We can observe this running by looking at simple_loop0.sk.out. After a few seconds, it should return, with the end of the file showing that the Sketch problem was correctly solved.

Now, given the candidate postconditions and invariants in the Sketch output, we generate a Z3 file to check if the candidates are correct. To generate the Z3 file:

docker run --rm -v `pwd`:`pwd` -w `pwd` -e PYTHONPATH=`pwd` stng_backend ./stng-backend.py \
  --generate-z3 --sketch-output-src simple_loop0.sk.out simple_loop0.ir simple_loop0.z3

and to check with Z3:

docker run --rm -v `pwd`:`pwd` -w `pwd` -e PYTHONPATH=`pwd` stng_backend \
  z3 -smt2 simple_loop0.z3

Z3 should respond that the problem is UNSAT (i.e. no counterexample exists).

Halide code generation

STNG supports two backends for code generation: we can generate Halide or serial C++ code.

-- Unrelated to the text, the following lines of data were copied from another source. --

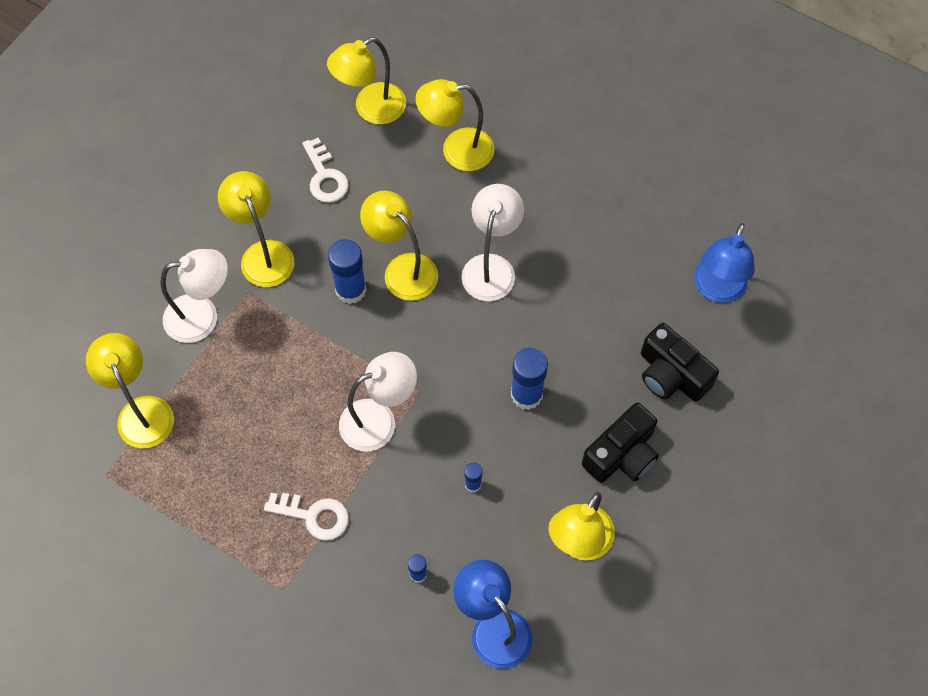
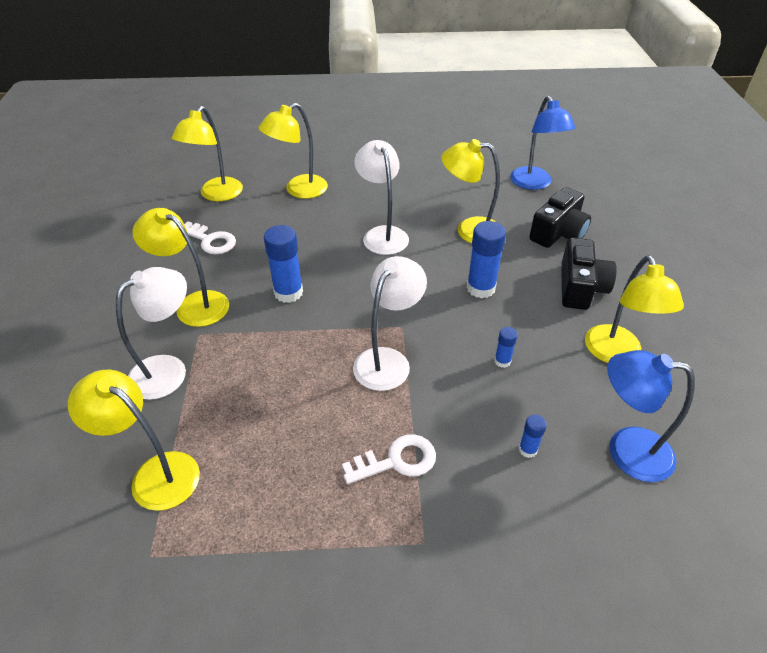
camera: 35 degrees left, 20 degrees down
(402, 269) = (318, 263): yellow lamp -> yellow lamp (469, 230)
(671, 375) = (558, 233): black camera -> black camera turned 60 degrees counterclockwise

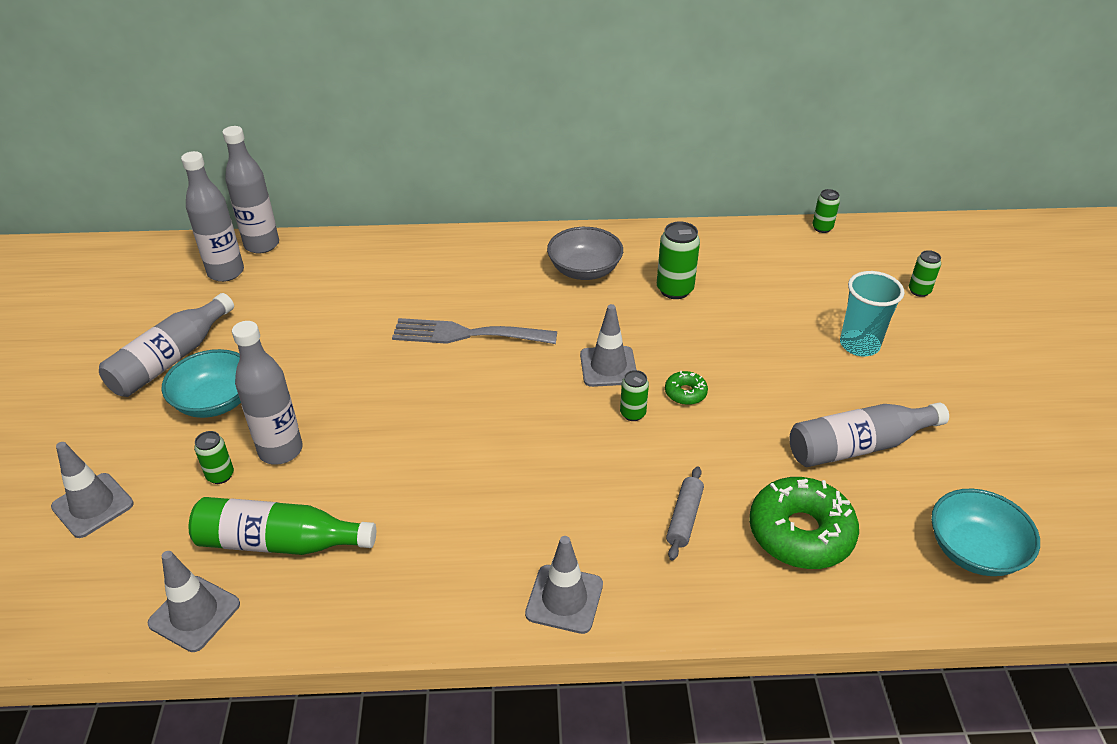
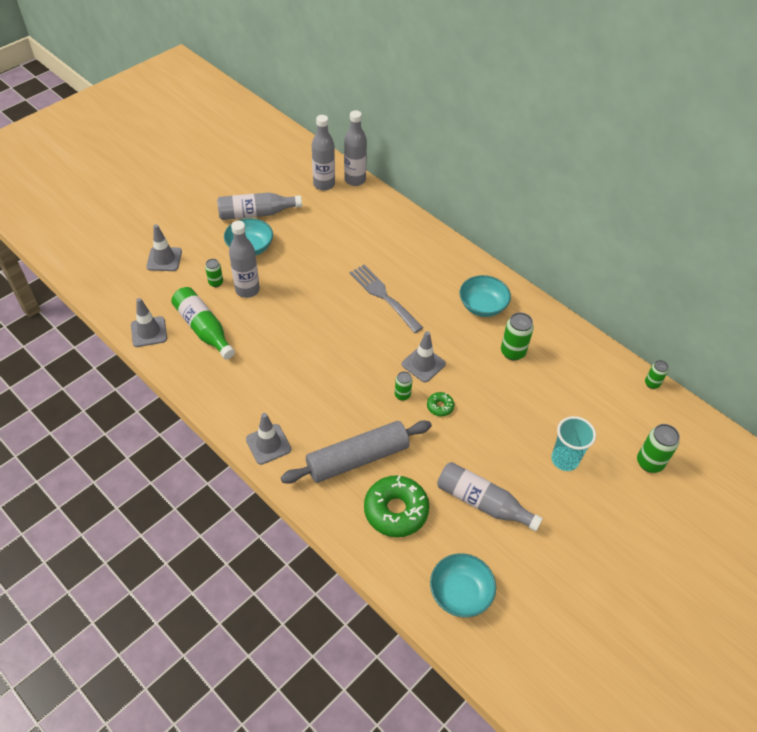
camera: 45 degrees right, 10 degrees up
(584, 270) = (482, 306): grey bowl -> turquoise bowl
(684, 518) = (357, 458): grey rolling pin -> grey rolling pin, size x2.24
(919, 291) = (649, 462): green can -> green can, size x1.65

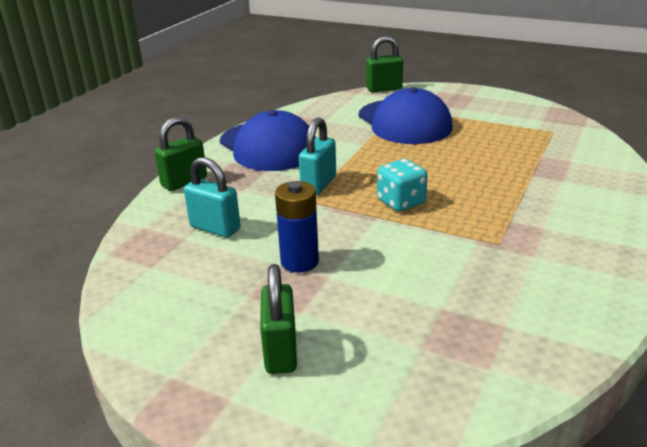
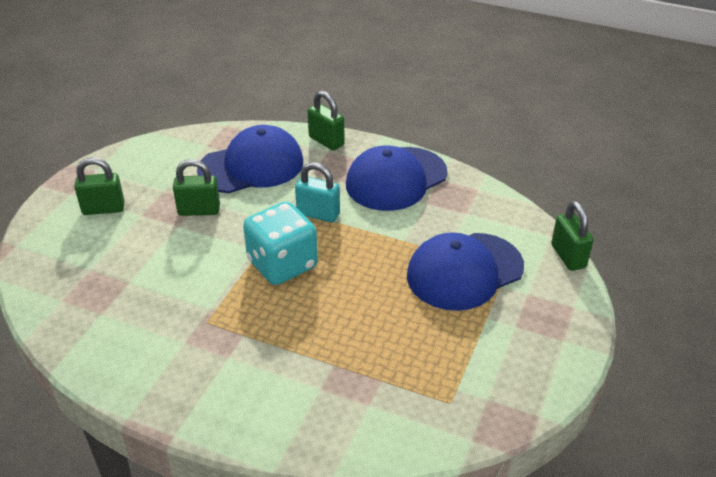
camera: 85 degrees right, 10 degrees up
(215, 228) = (251, 166): turquoise padlock -> blue cap
(299, 262) = (199, 210): blue battery -> green padlock
(401, 202) = (282, 264): turquoise dice -> turquoise dice, size x1.61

To generate Halide code, we use the --backend-halide option, and for C++, the --backend-cpp option:

docker run --rm -v `pwd`:`pwd` -w `pwd` -e PYTHONPATH=`pwd` stng_backend ./stng-backend.py \
  --generate-backend-code --backend-halide --sketch-output-src simple_loop0.sk.out \
  simple_loop0.ir simple_loop0_halide.cpp

Test Cases

  • frontend/tests includes a number of small benchmark cases that you can play around with.

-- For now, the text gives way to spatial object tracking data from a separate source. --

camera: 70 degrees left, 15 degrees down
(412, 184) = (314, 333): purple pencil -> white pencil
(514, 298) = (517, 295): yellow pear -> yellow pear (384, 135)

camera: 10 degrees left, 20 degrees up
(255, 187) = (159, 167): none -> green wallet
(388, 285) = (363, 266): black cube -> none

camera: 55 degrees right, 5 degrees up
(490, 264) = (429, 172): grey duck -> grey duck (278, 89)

  • tests/integration includes three benchmarks (Cloverleaf, stencilmark, NAS MG) that are used in our PLDI paper. To run the frontend on those benchmarks, do the following:

    • CloverLeaf: Edit STENCIL_COMPILER in CloverLeaf_Serial/Makefile, then make clover_leaf_stencil in CloverLeaf_Serial
    • Stencilmark: Edit STENCIL_COMPILER in Makefile, then make stencil in stencilmark_fortran
    • MG: first read README_STNG and modify MG/Makefile, then run make MG_stencil in NPB3.2-SER. Note that you need a fortran compiler installed on your system to build the prerequisite files.

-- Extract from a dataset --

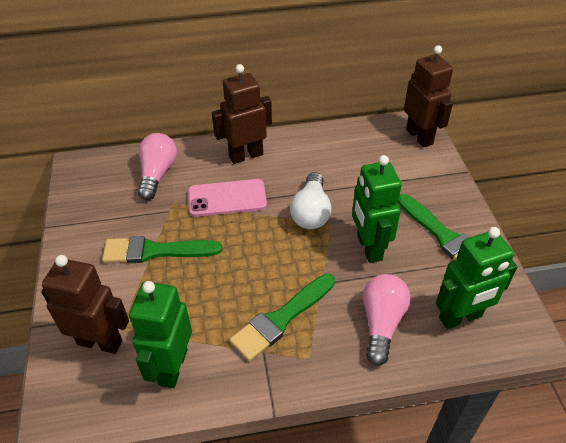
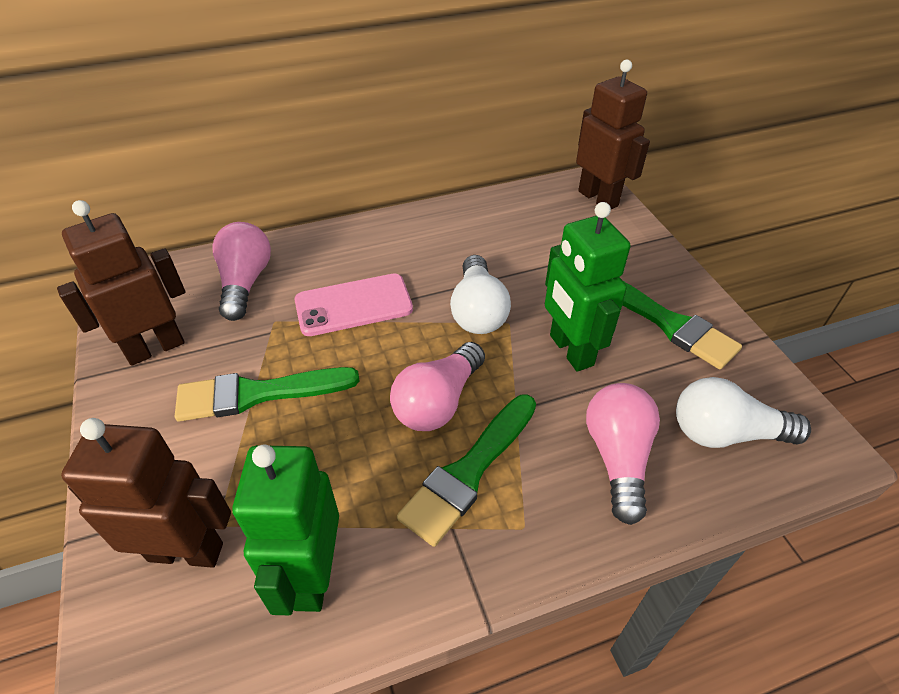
camera: 10 degrees left, 0 degrees up
(246, 155) = (369, 245): brown robot -> brown robot (155, 348)
(270, 271) = (438, 402): none -> pink light bulb
(460, 317) = (725, 433): green robot -> white light bulb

Doing so will generate a stencil directory containing the outputs from running the frontend on these benchmarks. Do not run the generated binaries generated by the frontend! Those were artifacts from the original implementations and are not the STNG compiled versions.

Known Issues

  • The current backend is a partial rewrite and is more limited than the backend in the paper. We plan on reintroducing features such as imperfect loop nests that are more general than the original implementation.